If the customer wants to implement a remote DR solution, sometimes customer expectations of what is achievable within a given price bracket is slightly out of line with reality. So its important to sit with the customer and discuss things like:
- How much data can I afford to lose before my business is adversley effected (RPO – Recovery Point Obective)
- How much time can I allow for this volume/application to be offline before it becomes unacceptable (RTO – Recovery Time Objective)
The smaller the RTO and RPO, the greater the cost to the customer.
If the customer want to replicate at array level, using something like EMC’s Mirrorview/Syncronous product for example. These are the considerations.
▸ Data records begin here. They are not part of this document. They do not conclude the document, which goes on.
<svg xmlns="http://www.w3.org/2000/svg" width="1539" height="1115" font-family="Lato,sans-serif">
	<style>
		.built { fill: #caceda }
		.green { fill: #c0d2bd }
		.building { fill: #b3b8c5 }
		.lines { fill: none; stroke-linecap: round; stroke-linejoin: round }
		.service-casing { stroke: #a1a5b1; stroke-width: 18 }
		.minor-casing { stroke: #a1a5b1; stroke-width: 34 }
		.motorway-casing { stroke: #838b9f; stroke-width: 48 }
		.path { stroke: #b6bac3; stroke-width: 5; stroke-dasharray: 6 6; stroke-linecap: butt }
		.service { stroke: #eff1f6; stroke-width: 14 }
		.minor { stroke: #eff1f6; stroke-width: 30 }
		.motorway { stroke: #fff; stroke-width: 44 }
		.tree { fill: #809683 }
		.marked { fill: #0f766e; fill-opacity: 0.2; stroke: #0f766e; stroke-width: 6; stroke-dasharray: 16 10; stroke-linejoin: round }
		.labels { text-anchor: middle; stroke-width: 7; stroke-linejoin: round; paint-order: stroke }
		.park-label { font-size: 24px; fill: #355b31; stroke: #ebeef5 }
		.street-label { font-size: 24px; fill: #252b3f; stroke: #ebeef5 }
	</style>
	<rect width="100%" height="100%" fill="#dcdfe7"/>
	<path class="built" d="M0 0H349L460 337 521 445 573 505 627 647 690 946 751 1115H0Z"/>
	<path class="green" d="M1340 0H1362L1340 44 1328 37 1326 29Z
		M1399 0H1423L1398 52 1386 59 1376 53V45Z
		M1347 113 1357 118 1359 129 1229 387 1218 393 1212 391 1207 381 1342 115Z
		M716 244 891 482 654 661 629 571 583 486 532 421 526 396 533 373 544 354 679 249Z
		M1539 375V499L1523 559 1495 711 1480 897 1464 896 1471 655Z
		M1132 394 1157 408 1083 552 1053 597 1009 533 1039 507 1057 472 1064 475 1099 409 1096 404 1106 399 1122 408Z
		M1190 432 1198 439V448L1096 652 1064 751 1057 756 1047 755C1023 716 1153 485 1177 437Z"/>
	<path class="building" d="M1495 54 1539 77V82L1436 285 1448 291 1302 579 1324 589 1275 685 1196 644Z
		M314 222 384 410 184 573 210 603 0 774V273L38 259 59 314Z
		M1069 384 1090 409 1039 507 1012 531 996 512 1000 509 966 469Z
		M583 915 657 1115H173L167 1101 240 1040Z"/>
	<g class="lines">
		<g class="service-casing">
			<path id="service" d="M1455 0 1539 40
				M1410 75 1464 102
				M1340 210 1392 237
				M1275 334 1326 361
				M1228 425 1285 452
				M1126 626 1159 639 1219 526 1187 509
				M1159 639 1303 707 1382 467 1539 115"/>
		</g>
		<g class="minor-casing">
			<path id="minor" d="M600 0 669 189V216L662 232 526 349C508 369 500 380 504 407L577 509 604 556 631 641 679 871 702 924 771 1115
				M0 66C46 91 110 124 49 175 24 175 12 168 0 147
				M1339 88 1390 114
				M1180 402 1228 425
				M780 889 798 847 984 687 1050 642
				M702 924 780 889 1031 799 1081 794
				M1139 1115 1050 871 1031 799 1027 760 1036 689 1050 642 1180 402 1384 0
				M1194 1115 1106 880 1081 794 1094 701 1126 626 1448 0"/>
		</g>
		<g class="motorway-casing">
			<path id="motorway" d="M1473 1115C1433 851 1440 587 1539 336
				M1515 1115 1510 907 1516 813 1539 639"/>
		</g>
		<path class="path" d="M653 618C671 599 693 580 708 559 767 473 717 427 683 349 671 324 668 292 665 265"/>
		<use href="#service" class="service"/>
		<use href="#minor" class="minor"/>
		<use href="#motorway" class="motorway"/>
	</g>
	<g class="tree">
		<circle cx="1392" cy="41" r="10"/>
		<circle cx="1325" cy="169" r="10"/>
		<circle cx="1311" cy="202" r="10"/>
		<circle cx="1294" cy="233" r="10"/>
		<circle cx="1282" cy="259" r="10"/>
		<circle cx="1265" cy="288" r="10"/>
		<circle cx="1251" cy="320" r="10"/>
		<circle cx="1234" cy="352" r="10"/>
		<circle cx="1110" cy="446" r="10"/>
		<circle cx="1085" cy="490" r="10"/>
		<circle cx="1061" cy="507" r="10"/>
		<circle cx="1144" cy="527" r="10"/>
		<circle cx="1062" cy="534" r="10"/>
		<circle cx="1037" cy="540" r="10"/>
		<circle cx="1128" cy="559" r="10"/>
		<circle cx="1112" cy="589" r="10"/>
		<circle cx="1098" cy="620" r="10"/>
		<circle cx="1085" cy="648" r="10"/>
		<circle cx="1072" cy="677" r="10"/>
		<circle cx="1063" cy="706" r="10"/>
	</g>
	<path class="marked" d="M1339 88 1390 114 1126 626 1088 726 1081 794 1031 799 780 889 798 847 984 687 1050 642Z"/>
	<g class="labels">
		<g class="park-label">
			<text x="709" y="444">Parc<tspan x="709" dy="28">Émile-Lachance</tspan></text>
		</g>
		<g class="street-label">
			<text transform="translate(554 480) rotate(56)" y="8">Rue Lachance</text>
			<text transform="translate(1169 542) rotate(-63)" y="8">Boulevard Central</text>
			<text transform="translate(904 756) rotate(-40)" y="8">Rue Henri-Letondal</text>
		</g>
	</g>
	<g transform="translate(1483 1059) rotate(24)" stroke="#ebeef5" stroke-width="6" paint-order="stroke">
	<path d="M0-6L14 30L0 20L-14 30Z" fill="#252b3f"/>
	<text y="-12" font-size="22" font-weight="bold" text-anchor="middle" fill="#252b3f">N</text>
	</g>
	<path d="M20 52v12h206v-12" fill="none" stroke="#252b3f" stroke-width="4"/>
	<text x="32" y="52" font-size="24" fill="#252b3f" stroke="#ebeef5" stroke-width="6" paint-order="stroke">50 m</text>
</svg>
Application response time on critial applications is always going to be the key consideration. If replicating syncronously, the write from the application is sent to the storage array and before a write acknowledgement is sent back to the application, the write must have commited to disk on both local and remote storage systems. If the response time requiment is around 5 ms, then that write needs to have written to have travelled the Link, committed to disk, acknowledge that write back to the production storage and then written to disk on production disk within 5ms, this means fast spinny disks and a very good link. If this is not sized properly, application will time out and Database admins will scream bloody murder.
Volumes which may not require such an agressive RPO, a-syncronous replication may be the way forward. So lets take a look at EMC’s Mirrorview/A-Syncronous product.
Firstly, the source volume is syncronised in its entirety with its respective opposite volume on the DR site. After this has syncronisation has taken place, then mirroriew will take point in time images of the source volume at specified intervals and replicate only delta changes to the remote site. The benefit of this would be that the application recievs acknowledgement of a write once its been written to disk and is not dependant upon the whole replication process.
There are some other methods, such as Continuous data protection (journalling) and other methods which ensure application transactional consistency, but I will come back to those on another post.